• WHAT THIS TASK INVOLVES
Please reproduce the records below word for word, starting at their first line and ending at the line that contains "Khi có cuộc", with both of those lines included and nothing more.

*** Opening DATASET RECORDS ***

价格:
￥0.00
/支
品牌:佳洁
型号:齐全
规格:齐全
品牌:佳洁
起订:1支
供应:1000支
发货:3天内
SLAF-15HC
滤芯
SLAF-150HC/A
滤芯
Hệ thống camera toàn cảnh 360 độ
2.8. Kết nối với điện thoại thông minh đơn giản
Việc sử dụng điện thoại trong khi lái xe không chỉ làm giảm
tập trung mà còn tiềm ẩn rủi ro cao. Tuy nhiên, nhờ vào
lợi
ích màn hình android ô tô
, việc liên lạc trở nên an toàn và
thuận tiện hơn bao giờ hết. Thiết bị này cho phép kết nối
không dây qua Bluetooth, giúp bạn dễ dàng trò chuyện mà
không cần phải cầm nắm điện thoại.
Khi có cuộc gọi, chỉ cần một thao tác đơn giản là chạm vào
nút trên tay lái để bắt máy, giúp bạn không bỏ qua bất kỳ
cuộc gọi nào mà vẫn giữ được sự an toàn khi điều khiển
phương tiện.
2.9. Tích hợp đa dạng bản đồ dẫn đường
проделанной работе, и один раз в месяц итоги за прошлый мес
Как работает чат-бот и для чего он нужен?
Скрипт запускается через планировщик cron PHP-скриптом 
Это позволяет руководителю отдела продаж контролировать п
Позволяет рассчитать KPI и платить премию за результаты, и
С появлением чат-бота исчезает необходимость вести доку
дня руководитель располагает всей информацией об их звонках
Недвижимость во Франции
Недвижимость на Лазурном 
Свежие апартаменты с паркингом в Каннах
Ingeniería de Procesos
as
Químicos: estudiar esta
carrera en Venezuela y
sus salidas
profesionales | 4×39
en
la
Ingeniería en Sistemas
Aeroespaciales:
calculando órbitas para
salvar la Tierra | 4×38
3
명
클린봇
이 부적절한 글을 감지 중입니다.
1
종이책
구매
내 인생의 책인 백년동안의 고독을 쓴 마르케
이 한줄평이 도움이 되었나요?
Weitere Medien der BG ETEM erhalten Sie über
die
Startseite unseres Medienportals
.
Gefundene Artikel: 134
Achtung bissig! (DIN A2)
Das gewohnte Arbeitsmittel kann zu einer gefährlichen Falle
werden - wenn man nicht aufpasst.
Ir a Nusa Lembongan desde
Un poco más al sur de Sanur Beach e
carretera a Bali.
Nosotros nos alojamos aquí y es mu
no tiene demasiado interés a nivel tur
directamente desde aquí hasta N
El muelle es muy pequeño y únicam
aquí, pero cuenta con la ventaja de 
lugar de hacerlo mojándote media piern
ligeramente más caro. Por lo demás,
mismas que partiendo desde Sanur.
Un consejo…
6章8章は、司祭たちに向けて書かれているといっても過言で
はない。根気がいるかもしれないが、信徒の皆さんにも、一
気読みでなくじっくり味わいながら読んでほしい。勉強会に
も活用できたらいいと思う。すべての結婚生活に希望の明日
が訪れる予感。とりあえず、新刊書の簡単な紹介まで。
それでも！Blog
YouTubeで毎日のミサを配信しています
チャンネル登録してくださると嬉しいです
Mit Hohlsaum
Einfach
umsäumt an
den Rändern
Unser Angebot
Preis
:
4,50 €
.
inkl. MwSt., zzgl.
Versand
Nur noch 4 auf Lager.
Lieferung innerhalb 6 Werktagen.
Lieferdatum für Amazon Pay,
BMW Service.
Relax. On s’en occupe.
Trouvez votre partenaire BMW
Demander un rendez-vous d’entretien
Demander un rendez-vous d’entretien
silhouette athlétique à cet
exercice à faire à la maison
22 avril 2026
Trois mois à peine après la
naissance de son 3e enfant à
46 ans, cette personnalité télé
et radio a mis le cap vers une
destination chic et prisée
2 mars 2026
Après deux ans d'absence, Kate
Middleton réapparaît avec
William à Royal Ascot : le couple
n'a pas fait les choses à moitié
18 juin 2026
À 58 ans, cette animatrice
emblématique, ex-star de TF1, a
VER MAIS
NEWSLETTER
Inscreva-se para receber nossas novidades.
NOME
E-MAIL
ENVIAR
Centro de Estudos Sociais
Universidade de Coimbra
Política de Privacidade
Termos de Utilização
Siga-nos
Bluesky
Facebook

*** Closing DATASET RECORDS ***

• SOLUTION FOR THIS EXERCISE
价格:
￥0.00
/支
品牌:佳洁
型号:齐全
规格:齐全
品牌:佳洁
起订:1支
供应:1000支
发货:3天内
SLAF-15HC
滤芯
SLAF-150HC/A
滤芯
Hệ thống camera toàn cảnh 360 độ
2.8. Kết nối với điện thoại thông minh đơn giản
Việc sử dụng điện thoại trong khi lái xe không chỉ làm giảm
tập trung mà còn tiềm ẩn rủi ro cao. Tuy nhiên, nhờ vào
lợi
ích màn hình android ô tô
, việc liên lạc trở nên an toàn và
thuận tiện hơn bao giờ hết. Thiết bị này cho phép kết nối
không dây qua Bluetooth, giúp bạn dễ dàng trò chuyện mà
không cần phải cầm nắm điện thoại.
Khi có cuộc gọi, chỉ cần một thao tác đơn giản là chạm vào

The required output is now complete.